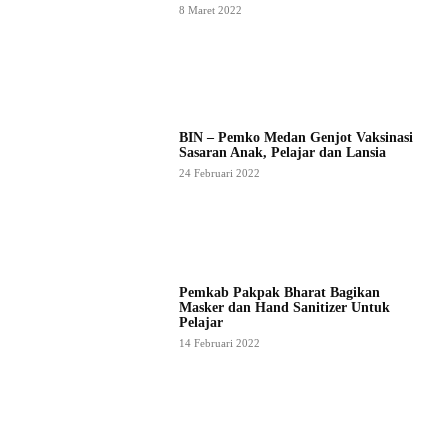
8 Maret 2022
BIN – Pemko Medan Genjot Vaksinasi
Sasaran Anak, Pelajar dan Lansia
24 Februari 2022
Pemkab Pakpak Bharat Bagikan
Masker dan Hand Sanitizer Untuk
Pelajar
14 Februari 2022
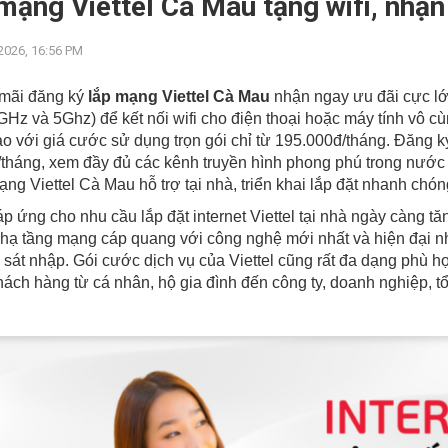
mạng Viettel Cà Mau tặng wifi, nhận
2026, 16:56 PM
mãi đăng ký
lắp mạng Viettel Cà Mau
nhận ngay ưu đãi cực lớ
GHz và 5Ghz) để kết nối wifi cho điện thoại hoặc máy tính vô cù
ao với giá cước sử dụng trọn gói chỉ từ 195.000đ/tháng. Đăng 
tháng, xem đầy đủ các kênh truyền hình phong phú trong nước 
ạng Viettel Cà Mau hỗ trợ tại nhà, triển khai lắp đặt nhanh chó
 ứng cho nhu cầu lắp đặt internet Viettel tại nhà ngày càng tă
hạ tầng mạng cáp quang với công nghệ mới nhất và hiện đại nh
sát nhập. Gói cước dịch vụ của Viettel cũng rất đa dạng phù h
ách hàng từ cá nhân, hộ gia đình đến công ty, doanh nghiệp, t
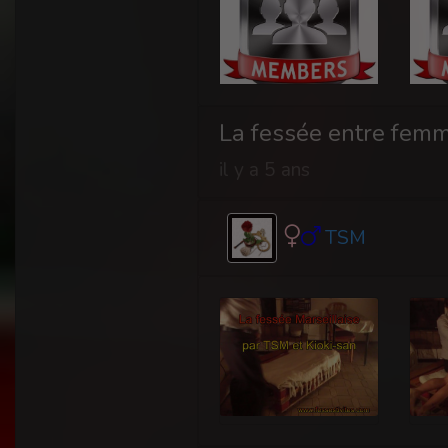
La fessée entre femm
il y a 5 ans
TSM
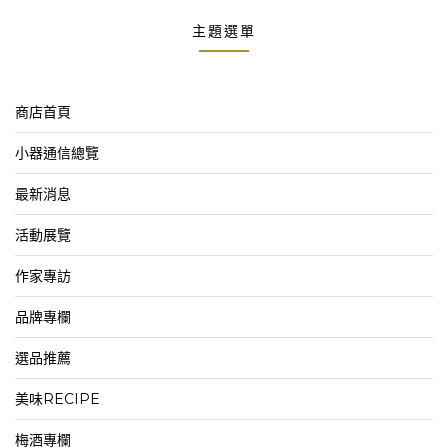
主題選單
商店首頁
小器通信總覽
最新消息
活動展覽
作家專訪
品牌專欄
選品推薦
美味RECIPE
梅酒專欄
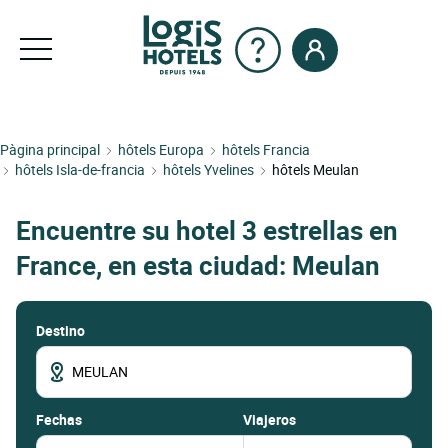
Pàgina principal
hôtels Europa
hôtels Francia
hôtels Isla-de-francia
hôtels Yvelines
hôtels Meulan
Encuentre su hotel 3 estrellas en
France, en esta ciudad: Meulan
Destino
fechas
Viajeros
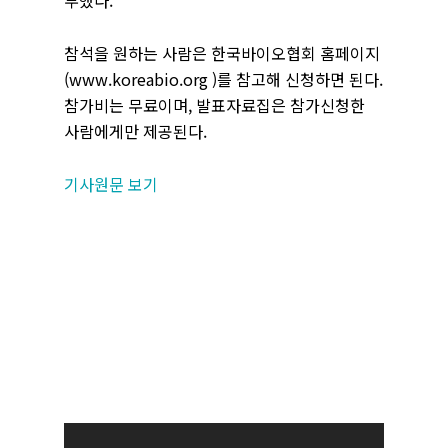
부했다.
참석을 원하는 사람은 한국바이오협회 홈페이지
(www.koreabio.org )를 참고해 신청하면 된다.
참가비는 무료이며, 발표자료집은 참가신청한
사람에게만 제공된다.
기사원문 보기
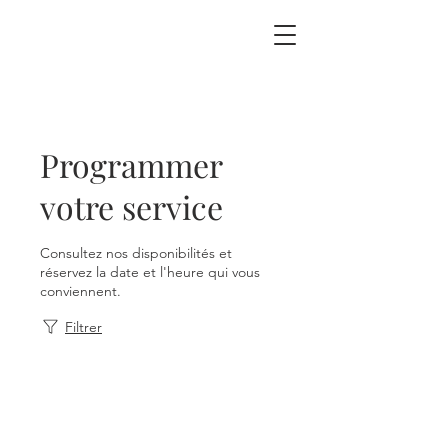
Programmer
votre service
Consultez nos disponibilités et
réservez la date et l'heure qui vous
conviennent.
Filtrer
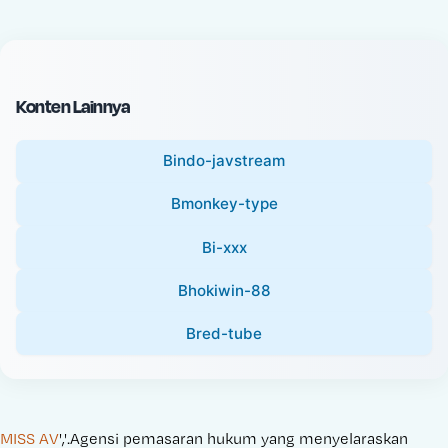
c
l
e
P
:
r
i
Konten Lainnya
c
e
Bindo-javstream
:
Bmonkey-type
Bi-xxx
Bhokiwin-88
Bred-tube
MISS AV
','.Agensi pemasaran hukum yang menyelaraskan 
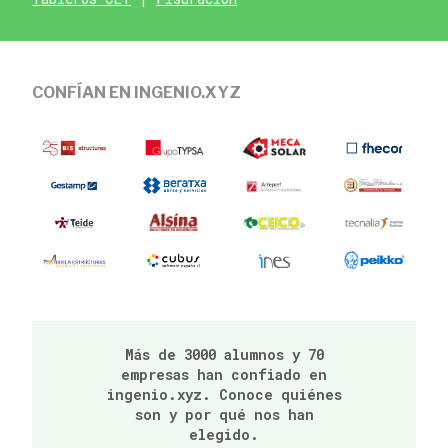
CONFÍAN EN INGENIO.XYZ
Más de 3000 alumnos y 70
empresas han confiado en
ingenio.xyz. Conoce quiénes
son y por qué nos han
elegido.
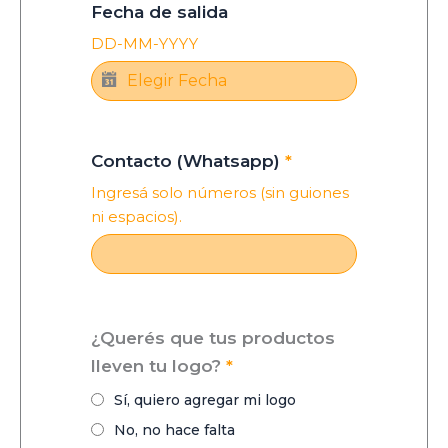
Fecha de salida
DD-MM-YYYY
Contacto (Whatsapp)
*
Ingresá solo números (sin guiones
ni espacios).
¿Querés que tus productos
lleven tu logo?
*
Sí, quiero agregar mi logo
No, no hace falta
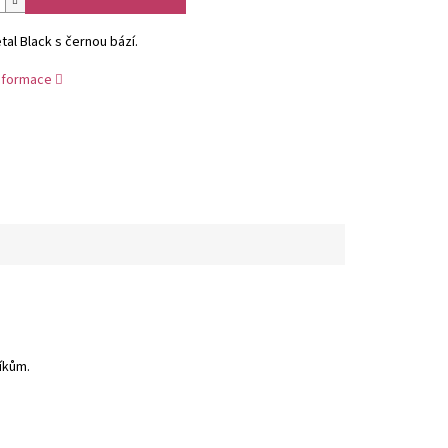
tal Black s černou bází.
informace
íkům.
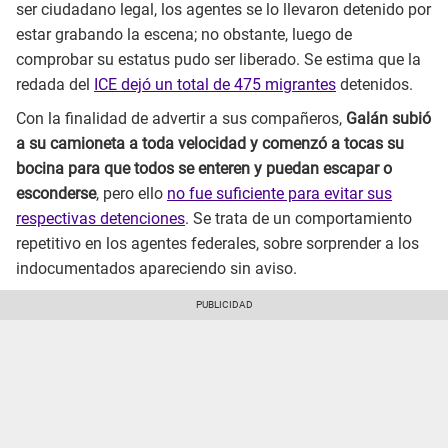
ser ciudadano legal, los agentes se lo llevaron detenido por
estar grabando la escena; no obstante, luego de
comprobar su estatus pudo ser liberado. Se estima que la
redada del
ICE dejó un total de 475 migrantes
detenidos.
Con la finalidad de advertir a sus compañeros,
Galán subió
a su camioneta a toda velocidad y comenzó a tocas su
bocina para que todos se enteren y puedan escapar o
esconderse
, pero ello
no fue suficiente para evitar sus
respectivas detenciones
. Se trata de un comportamiento
repetitivo en los agentes federales, sobre sorprender a los
indocumentados apareciendo sin aviso.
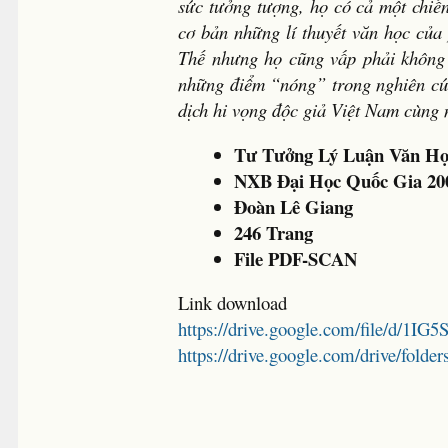
sức tưởng tượng, họ có cả một chiến
cơ bản những lí thuyết văn học của
Thế nhưng họ cũng vấp phải không 
những điểm “nóng” trong nghiên cứu
dịch hi vọng độc giả Việt Nam cùng 
Tư Tưởng Lý Luận Văn Họ
NXB Đại Học Quốc Gia 20
Đoàn Lê Giang
246 Trang
File PDF-SCAN
Link download
https://drive.google.com/file/d/
https://drive.google.com/drive/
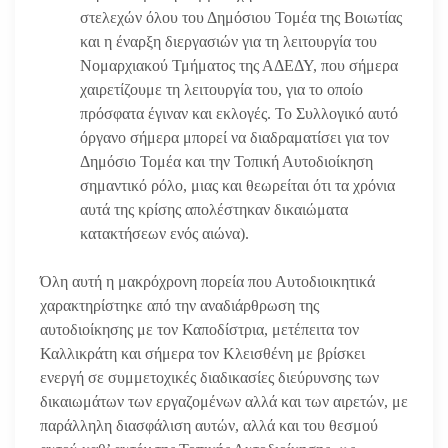
στελεχών όλου του Δημόσιου Τομέα της Βοιωτίας
και η έναρξη διεργασιών για τη λειτουργία του
Νομαρχιακού Τμήματος της ΑΔΕΔΥ, που σήμερα
χαιρετίζουμε τη λειτουργία του, για το οποίο
πρόσφατα έγιναν και εκλογές. Το Συλλογικό αυτό
όργανο σήμερα μπορεί να διαδραματίσει για τον
Δημόσιο Τομέα και την Τοπική Αυτοδιοίκηση
σημαντικό ρόλο, μιας και θεωρείται ότι τα χρόνια
αυτά της κρίσης απολέστηκαν δικαιώματα
κατακτήσεων ενός αιώνα).
Όλη αυτή η μακρόχρονη πορεία που Αυτοδιοικητικά
χαρακτηρίστηκε από την αναδιάρθρωση της
αυτοδιοίκησης με τον Καποδίστρια, μετέπειτα τον
Καλλικράτη και σήμερα τον Κλεισθένη με βρίσκει
ενεργή σε συμμετοχικές διαδικασίες διεύρυνσης των
δικαιωμάτων των εργαζομένων αλλά και των αιρετών, με
παράλληλη διασφάλιση αυτών, αλλά και του θεσμού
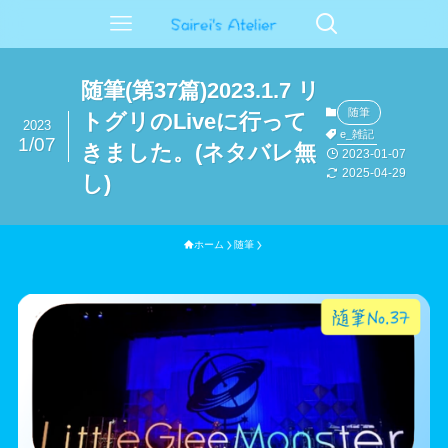
随筆(第37篇)2023.1.7 リ
随筆
トグリのLiveに行って
2023
e_雑記
1/07
きました。(ネタバレ無
2023-01-07
2025-04-29
し)
ホーム
随筆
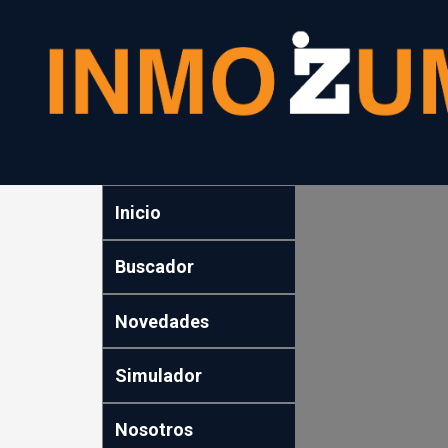
Inicio
Buscador
Novedades
Simulador
Nosotros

### WORK REQUIRED
Go through the entries above and count the lines containing "Meulan". Give the number only.

### SOLVED PROBLEM
2